The large subunit of the herpes simplex virus (HSV) Type 1 and Type 2 ribonucleotide reductase (ICP6 and ICP10, respectively) is a chimaera consisting of a protein kinase (PK) domain at the amino terminus and a ribonucleotide reductase domain at the carboxy terminus. The present work was performed in order to further characterize this PK activity and determine its biological significance. Computer-assisted analyses of ICP10 and ICP6 in comparison to other, known protein kinases suggest that they are members of a previously unidentified sub-family of serine/threonine (Ser/Thr) growth factor receptors. Using cells infected with laboratory and patient isolates of HSV, ICP10 was demonstrated to possess a Ser/Thr specific auto- and transphosphorylating kinase activity. ICP6 exhibited a similar PK activity, but was considerably weaker. Cells that constitutively express ICP10 or a library of ICP10 mutants illustrated a direct relationship between ICP10 PK activity and its ability to transform cells as determined by anchorage-independent growth. All mutations which abolish PK activity resulted in a concomitant abrogation in its transforming potential.

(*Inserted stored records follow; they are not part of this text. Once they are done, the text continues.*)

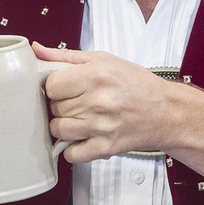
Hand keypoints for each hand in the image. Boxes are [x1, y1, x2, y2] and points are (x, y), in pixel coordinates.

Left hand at [32, 42, 176, 162]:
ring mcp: (101, 126)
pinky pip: (72, 154)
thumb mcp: (102, 59)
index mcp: (95, 75)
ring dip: (64, 126)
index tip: (64, 87)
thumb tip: (36, 50)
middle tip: (77, 102)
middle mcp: (98, 101)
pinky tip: (83, 137)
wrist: (167, 111)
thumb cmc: (136, 83)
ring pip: (58, 130)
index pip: (51, 85)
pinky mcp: (106, 147)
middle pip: (54, 108)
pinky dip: (72, 149)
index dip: (54, 86)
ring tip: (79, 118)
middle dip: (61, 105)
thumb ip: (65, 56)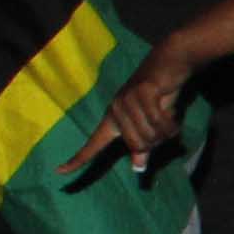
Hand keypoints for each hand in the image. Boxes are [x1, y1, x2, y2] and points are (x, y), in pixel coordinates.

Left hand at [70, 48, 194, 177]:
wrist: (170, 62)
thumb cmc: (160, 93)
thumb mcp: (150, 122)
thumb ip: (143, 145)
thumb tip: (139, 169)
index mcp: (112, 118)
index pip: (93, 144)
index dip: (78, 159)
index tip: (59, 172)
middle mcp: (115, 109)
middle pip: (138, 144)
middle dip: (157, 140)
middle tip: (166, 128)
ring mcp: (127, 99)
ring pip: (150, 134)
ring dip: (167, 131)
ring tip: (170, 117)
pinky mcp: (142, 92)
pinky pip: (159, 121)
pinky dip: (171, 122)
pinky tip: (174, 113)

Cells transfected to constitutively express ICP10 demonstrated its internalization from the membrane and degradation in lysosomes in a manner characteristic of a typical activated growth factor receptor. ICP10 was also found bound to cytoskeletal actin, similar to epidermal growth factor receptor. A PK-negative mutant of ICP10, deleted in the transmembrane domain was recoevered from the cytosol, but did not localize to the membrane, nor was it found in endosomes or lysosomes, nor in association with actin. In ICP10 constitutively expressing cells, Raf-1 and Erk evidenced decreased electrophoretic mobility consistent with an activated state, suggesting that ICP10 PK may cause transformation through modulation of the MAP kinase pathway. It is suggested that the PK domains of ICP6 and ICP10 were cellular genes integrated into the genome of an ancestral herpes simplex virus and subsequently conserved to promote viral replication and/or reactivation from latency.